(by Michael Lavine)

In the May 2010 issue of Statistical Science, Bradley Efron wrote an article on The Future of Indirect Evidence. His point is that indirect evidence is all around us, in increasing amounts, and that statistics is adapting, and may have to adapt further, to handle it. In this post, I’d like to use some of his examples to ask whether the distinction between direct and indirect evidence is real. All examples in this post come from Efron’s article.

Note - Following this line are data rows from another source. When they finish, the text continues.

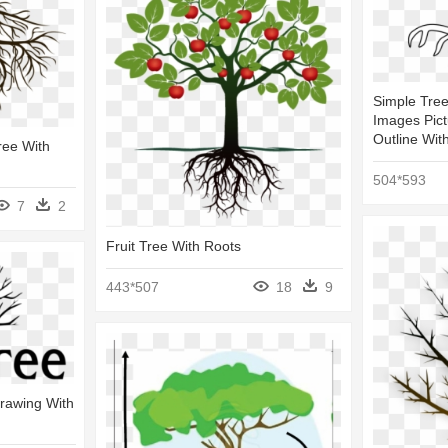
Simple Tre
Images Pict
Outline Wit
ree With
504*593
7
2
Fruit Tree With Roots
443*507
18
9
Drawing With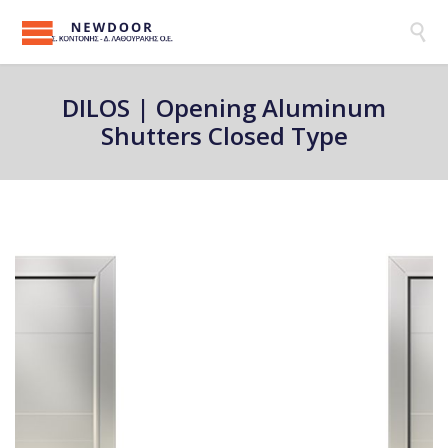

DILOS | Opening Aluminum
Shutters Closed Type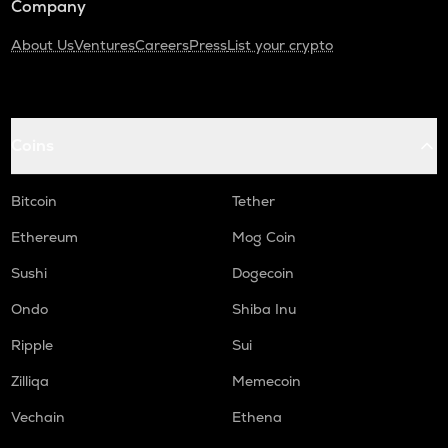
Company
About Us
Ventures
Careers
Press
List your crypto
Coins
Bitcoin
Tether
Ethereum
Mog Coin
Sushi
Dogecoin
Ondo
Shiba Inu
Ripple
Sui
Zilliqa
Memecoin
Vechain
Ethena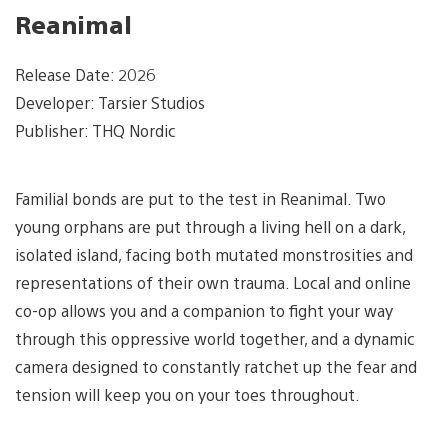
Reanimal
Release Date: 2026
Developer: Tarsier Studios
Publisher: THQ Nordic
Familial bonds are put to the test in Reanimal. Two
young orphans are put through a living hell on a dark,
isolated island, facing both mutated monstrosities and
representations of their own trauma. Local and online
co-op allows you and a companion to fight your way
through this oppressive world together, and a dynamic
camera designed to constantly ratchet up the fear and
tension will keep you on your toes throughout.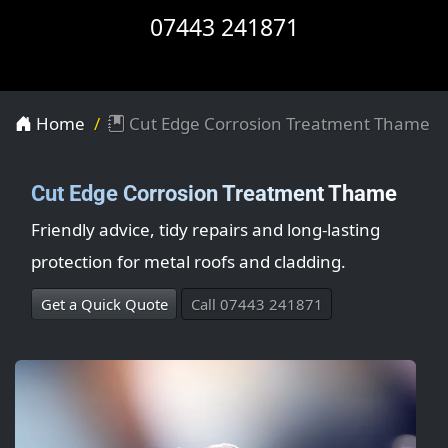
07443 241871
Home
Cut Edge Corrosion Treatment Thame
Cut Edge Corrosion Treatment Thame
Friendly advice, tidy repairs and long-lasting
protection for metal roofs and cladding.
Get a Quick Quote
Call 07443 241871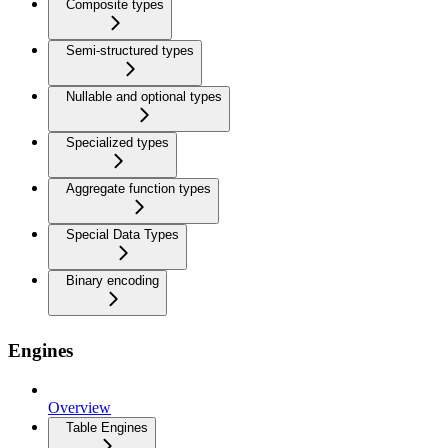
Composite types
Semi-structured types
Nullable and optional types
Specialized types
Aggregate function types
Special Data Types
Binary encoding
Engines
Overview
Table Engines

Example 1. A couple is expecting twins. From a sonogram, they know the twins are both boys. What is the probability they are identical? Efron says that among all twins, Pr[Identical] = 1/3 and Pr[Fraternal] = 2/3. Further, Pr[both boys | Identical]/Pr[both boys | Fraternal] = 2. An easy calculation yields Pr[Identical | both boys] = Pr[Fraternal | both boys] = 1/2. So far, so good. But Efron goes on to remark that the couple “are learning [directly] from their own experience (the sonogram), but also indirectly from the experience of others” [the 1:2 odds ratio of Identical to Fraternal].

Example 2. We know from experience that kidney function decreases with age. A new kidney donor, aged 55, appears. How good are his kidneys? One previous donor in our database was 55 years old. Efron says that he, the other 55 year old donor, provides direct evidence, while the other donors provide indirect evidence, through the regression function, about the new donor’s kidney function.

Here’s what puzzles me. In Example 1, the experience of everyone else — millions of couples who had twins — similarly situated to the couple of interest, is called indirect. But in Example 2, the experience of everyone else — just one person this time — similarly situated to the person of interest, is called direct.

I don’t see the difference. Can anyone enlighten me?

### Like this:

Like Loading...

*Related*

My reading of Efron’s paper showed that the kidney example needs to be read in full to understand his point. 157 volunteers had their kidneys rigorously tested as a function of age, of which only one volunteer was 55. The 55-year-old study subject is contributing direct evidence of kidney efficacy as a function of age alone.

A real-life 55-year-old shows up to donate a kidney. How to determine his kidney efficacy without rigorous testing? Efron points out that the study did a regression using OLS, which effectively incorporated every other subject’s data into one line, something that mimicked the combination of direct and indirect data using Bayes Rule that Efron talks about previously. In effect, the regression line is doing the same job, and using all those non-55 subjects as indirect evidence for what a 55-year-old’s kidneys would look like, because most statisticians would more happily use the OLS for 55 than the actual subject’s number, thereby tacitly combining direct and indirect data.

Isn’t all evidence indirect, in all cases? No measuring device (in physics or statistics or politics) measures exactly what you care about in your mechanistic model. Surveys measure what people respond in surveys. Observations measure what is observable. Even sonograms measure sound reflectivity, which only relates to the properties of babies indirectly, no?

Brad Efron wrote:

Not all the “millions” of twins in the first example were known a priori to be same sex. That’s why some of the evidence is indirect.

The probability ratio you give is 1/2 not 2.

In 1 the probability that the twins are identical is inferred by a probability calculation using Bayes rule and not by counting the number of twin boys that are identical divided by the number of twin boys. If it comes directly from data it is direct. If it is inferred by probability theory it is indirect. It is just that simple. The distinction has nothing to do with how the data is collected or measured.

In my previous comment I took Pr[both boys | Identical]/Pr[both boys | Fraternal] = 2 to be inferred rather than stated. It seems to be correct as written.